• _SOURCE EXTRACT_
• • • • •

The Beta distribution is a versatile and useful probability distribution with a wide range of applications in statistics, particularly when associated with modelling unknown probabilities and doing Bayesian inference. Here’s a brief overview:
definition
The Beta distribution, denoted as $ \theta \sim B(\alpha, \beta) $, is defined by two shape parameters $ \alpha $ and $ \beta $. The probability density function (pdf) of the Beta distribution is given by: $$ f(\theta) = \frac{\theta^{\alpha - 1}(1 - \theta)^{\beta - 1}}{\int_0^1 x^{\alpha - 1}(1 - x)^{\beta - 1} dx} $$ where $ \theta $ lies in the interval $[0, 1]$.
properties
The Beta distribution has several attractive properties that make it widely used in practice:
Supported on $[0,1]$:
The Beta distribution is defined on the interval $[0, 1]$, making it suitable for modeling probabilities and proportions.
Quite General:
It is a flexible distribution that can take various shapes depending on the values of $ \alpha $ and $ \beta $. It can model uniform, U-shaped, or even skewed distributions.
Convenient Bayesian Update:
One of the most important properties of the Beta distribution is its conjugacy with the Bernoulli and Binomial distributions. This means that if the prior distribution of a parameter $ \theta $ is Beta, then the posterior distribution, after observing data, will also be a Beta distribution.

• • • • •

• _DATASET_
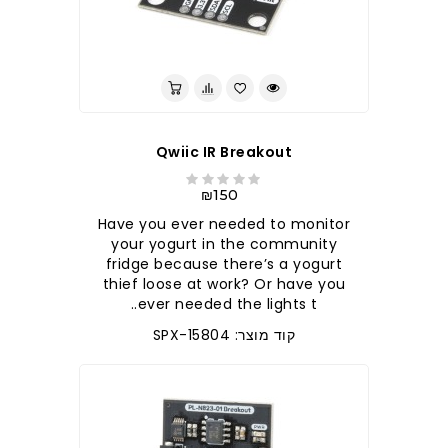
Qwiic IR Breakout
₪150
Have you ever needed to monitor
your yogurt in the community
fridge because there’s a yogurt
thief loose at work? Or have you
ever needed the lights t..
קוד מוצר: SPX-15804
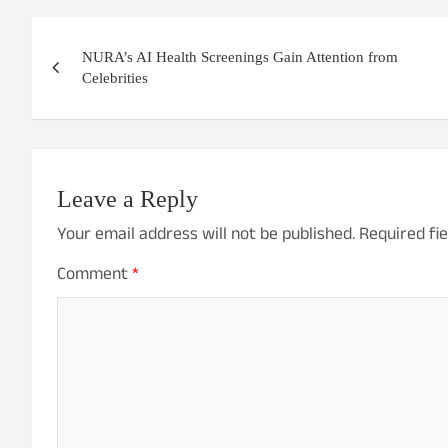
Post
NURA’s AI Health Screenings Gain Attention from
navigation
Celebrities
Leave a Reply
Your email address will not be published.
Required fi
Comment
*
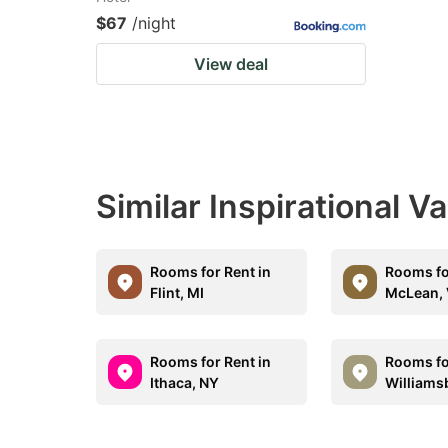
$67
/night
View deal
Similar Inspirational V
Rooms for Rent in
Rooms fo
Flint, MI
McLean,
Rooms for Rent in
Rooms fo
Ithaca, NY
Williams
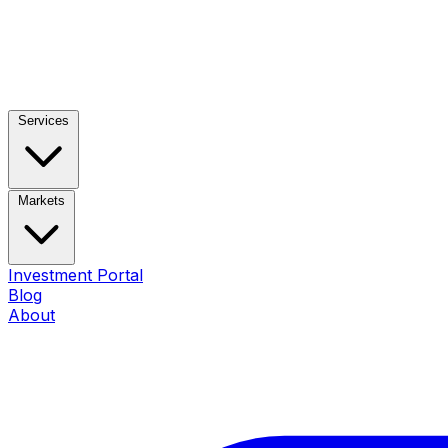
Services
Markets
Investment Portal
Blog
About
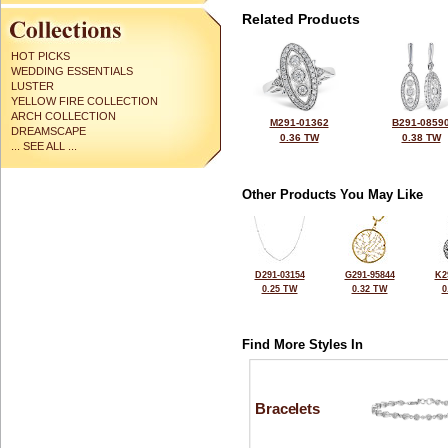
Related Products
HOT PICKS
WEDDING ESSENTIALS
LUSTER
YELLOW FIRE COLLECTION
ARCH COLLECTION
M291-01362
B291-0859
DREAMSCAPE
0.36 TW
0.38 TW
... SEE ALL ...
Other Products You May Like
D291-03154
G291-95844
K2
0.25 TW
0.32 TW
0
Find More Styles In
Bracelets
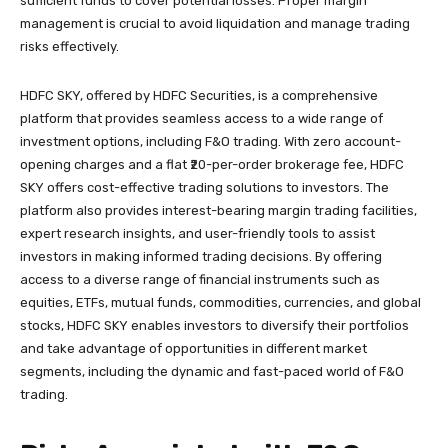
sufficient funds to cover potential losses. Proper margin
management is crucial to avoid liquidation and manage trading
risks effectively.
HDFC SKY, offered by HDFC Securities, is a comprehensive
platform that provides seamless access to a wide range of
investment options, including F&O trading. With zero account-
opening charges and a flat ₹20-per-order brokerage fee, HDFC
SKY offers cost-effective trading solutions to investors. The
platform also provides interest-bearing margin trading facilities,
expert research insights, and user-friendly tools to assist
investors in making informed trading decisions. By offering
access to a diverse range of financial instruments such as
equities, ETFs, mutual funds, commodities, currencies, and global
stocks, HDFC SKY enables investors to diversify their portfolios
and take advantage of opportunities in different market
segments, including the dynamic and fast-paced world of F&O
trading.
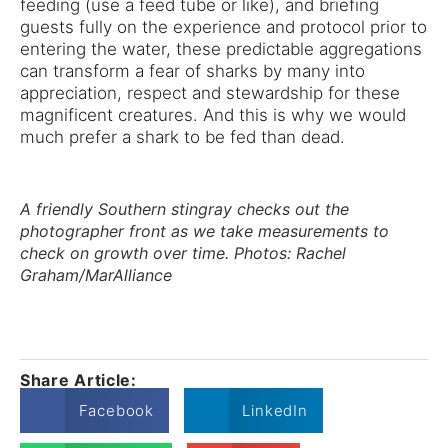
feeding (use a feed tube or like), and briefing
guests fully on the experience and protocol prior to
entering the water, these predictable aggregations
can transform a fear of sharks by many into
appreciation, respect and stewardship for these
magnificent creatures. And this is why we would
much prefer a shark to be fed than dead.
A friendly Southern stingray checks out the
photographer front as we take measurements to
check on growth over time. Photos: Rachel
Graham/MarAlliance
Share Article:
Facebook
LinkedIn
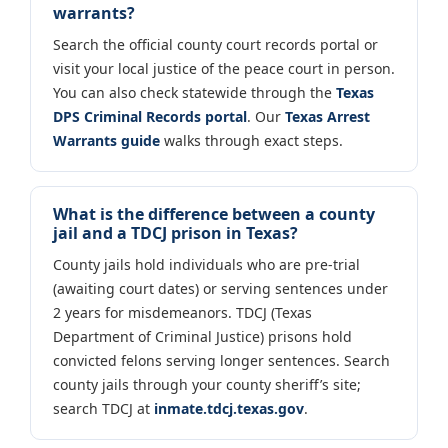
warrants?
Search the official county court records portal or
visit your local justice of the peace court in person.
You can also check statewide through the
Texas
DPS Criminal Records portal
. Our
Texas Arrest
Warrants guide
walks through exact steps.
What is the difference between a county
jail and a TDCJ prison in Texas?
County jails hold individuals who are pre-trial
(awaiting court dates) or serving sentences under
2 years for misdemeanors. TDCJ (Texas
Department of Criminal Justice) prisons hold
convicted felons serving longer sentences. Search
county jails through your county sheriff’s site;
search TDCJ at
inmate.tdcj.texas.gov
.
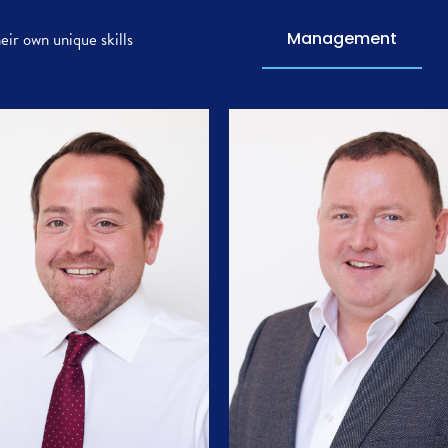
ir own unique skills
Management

• • • • •

• _TASKS_
1. Name the properties given as headings in the Beta distribution overview.
2. Pick out each line of the listing that contains the word "court".

• _ANSWERS BY ITEM NUMBER_
1. Supported on $[0,1]$; Quite General; Convenient Bayesian Update

2.
Search the official county court records portal or
visit your local justice of the peace court in person.
(awaiting court dates) or serving sentences under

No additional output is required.